Demut bei Ludwig – Grüne sprechen von „Aufholjagd“ – ÖVP relativiert Wahlschlappe

FOTO: (c) Rene Wallentin

Nach der Wiener Wahl zeigen sich alle Parteispitzen mit ihrem Abschneiden zufrieden – trotz teils deutlicher Verluste. Bürgermeister Ludwig will rasch sondieren.

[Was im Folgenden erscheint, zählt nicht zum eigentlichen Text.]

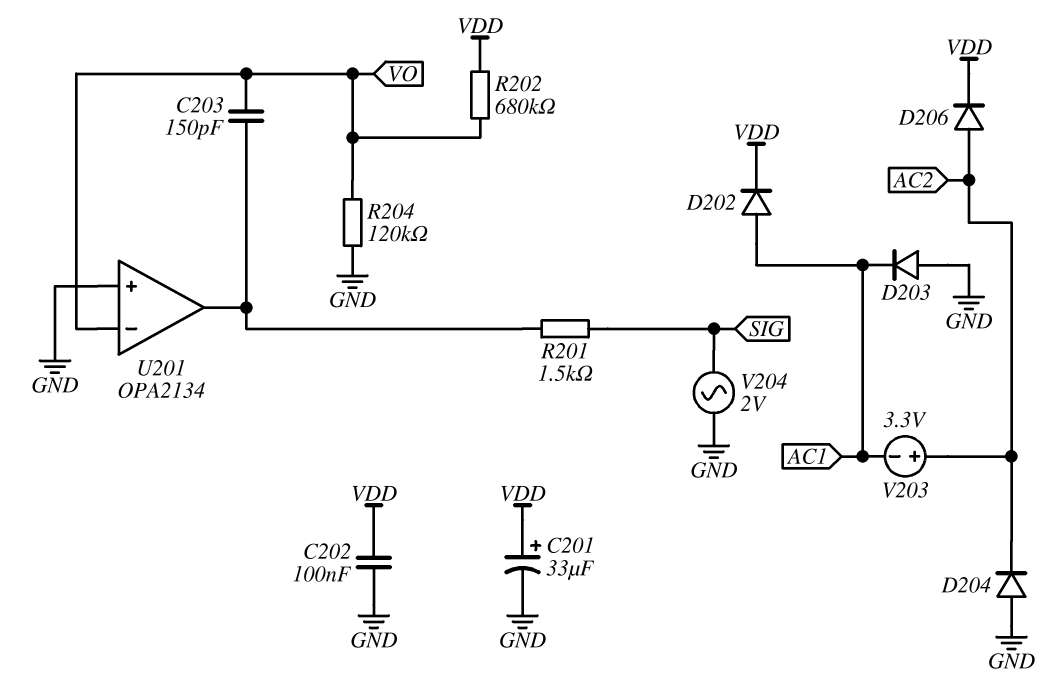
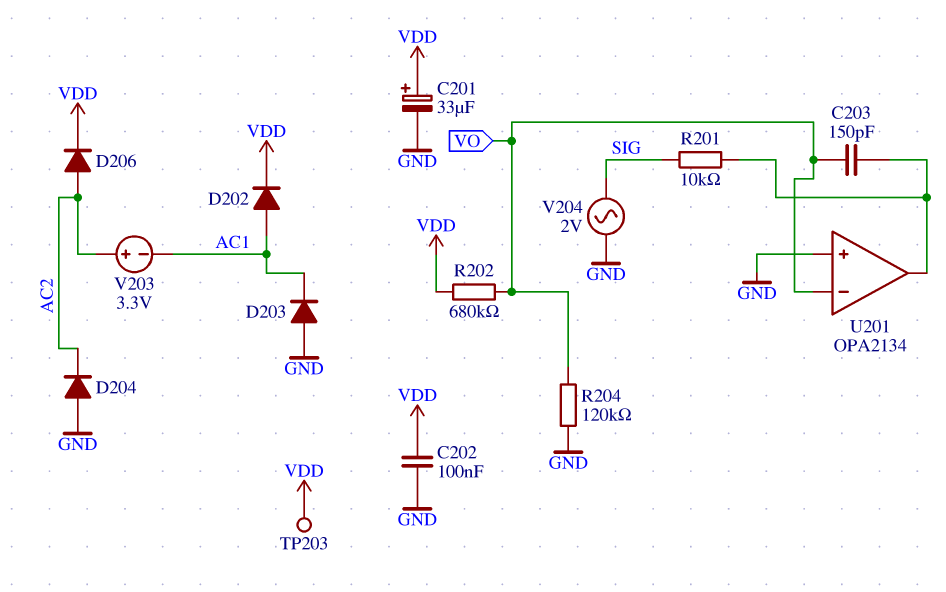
R201: 1.5k (SIG, U201/out) -> 10k (SIG, U201/out)
TP203: none -> test point (VDD)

Nach der ersten Hochrechnung zeigte sich Wiens Bürgermeister Michael Ludwig sichtlich erfreut über das Wahlergebnis seiner SPÖ. „In aller Demut bin ich mit diesem Ergebnis sehr zufrieden“, erklärte der Spitzenkandidat. „Wir liegen mit deutlichem Abstand auf dem ersten Platz und haben mehr Zustimmung erhalten als die zweit- und drittplatzierte Partei zusammengerechnet.“ Ludwig kündigte an, zeitnah mit Sondierungsgesprächen beginnen zu wollen, um noch vor dem Sommer eine stabile Regierung für Wien zu bilden. Eine Kooperation mit der FPÖ schloss er kategorisch aus.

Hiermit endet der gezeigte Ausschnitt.